Ms Harris suffered from breast cancer (she had undergone a double mastectomy) and depression. Ms Harris submitted a grievance relating to a number of incidents and her employer then put a number of allegations to her that it stated may constitute misconduct. Her employer conducted a speedy investigation of the allegations relating to the disciplinary and grievance procedure and undertook hearings in respect of both procedures a short time after. Ms Harris was dismissed as a result of the disciplinary procedure.
In respect of the grievance procedure, the grievance hearing was undertaken by Ms Silverwood. In the grievance outcome letter Ms Silverwood suggested that Ms Harris did not have cancer and that Ms Harris’ double mastectomy was elective.
Ms Harris brought claims to the Employment Tribunal arising from her employment and her dismissal of unfair dismissal, discrimination arising from disability, disability-related harassment, indirect discrimination, and failure to make reasonable adjustments.
The Employment Tribunal ruled in Ms Harris’ favour in respect of her claims for unfair dismissal, failure to make reasonable adjustments, indirect discrimination, and disability-related harassment. The Employment Tribunal held that holding the disciplinary hearing and grievance hearing at short notice put Ms Harris, who suffered from depression, at a substantial disadvantage, and that she should have been allowed extra time to prepare for them. The Employment Tribunal also held that the contents of Ms Silverwood’s grievance letter had the purpose or effect of harassing Ms Harris.
At a subsequent remedies hearing Ms Harris was awarded £16,547 for loss of earnings plus a pension loss of £4,480, as well as £15,000 for injury to feelings. The Employment Tribunal applied an ‘uplift’ of 15% to the compensatory award due to her employer’s failure to comply with the ACAS Code of Disciplinary and Grievance Procedures but also applied a 75% reduction to the compensatory award to account for Ms Harris’ contributory fault (as a result of the allegations that had made made regarding her conduct). The Tribunal also awarded Ms Harris her court fees of £1,200.
The Employment Tribunal ruled that the reason that they were awarding £15,000 for injury to feelings was that Ms Harris had hoped that the grievance procedure could be resolved fairly but that her hopes on this point had been ‘dashed’ by the grievance hearing being rushed through. Further, the Employment Tribunal also found that Ms Silverwood’s outcome letter was “insult being added to injury” on a sensitive matter to Ms Harris and was deliberate conduct on Ms Silverwood’s part.

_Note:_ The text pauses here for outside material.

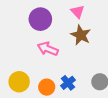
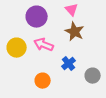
yellow circle: (19, 82) -> (17, 48), moved
blue cross: (68, 83) -> (69, 64), moved

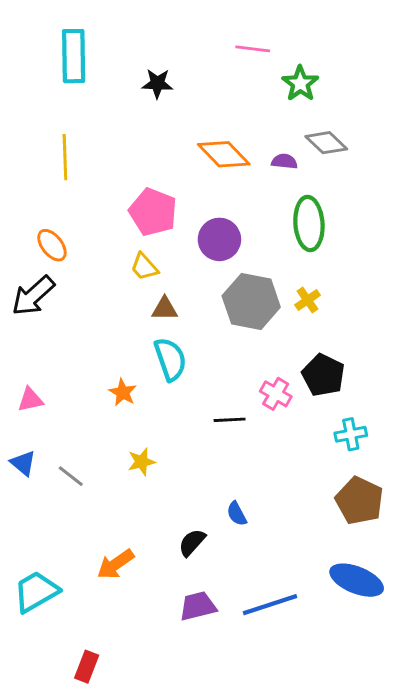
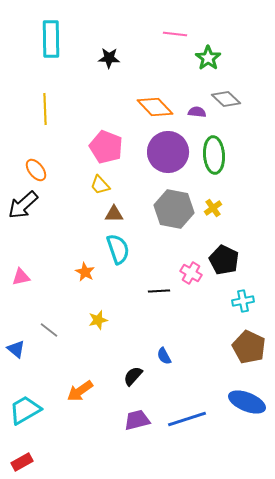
purple circle: (219, 239) -> (168, 152), moved, size x1.4
blue triangle: (23, 463) -> (16, 349), moved
red rectangle: (87, 667) -> (22, 462), moved, turned 40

Chris Hadrill, a specialist employment solicitor at Redmans, commented on the case: “Employers must take care to ensure that grievance and disciplinary procedures are carried out fairly, and must ensure that employees with disabilities are not disadvantaged in any way by the manner in which those procedures are implemented – if disabled employees are subject to such disadvantages then this may constitute a claim for disability discrimination, as in this case. Getting it wrong can be expensive.”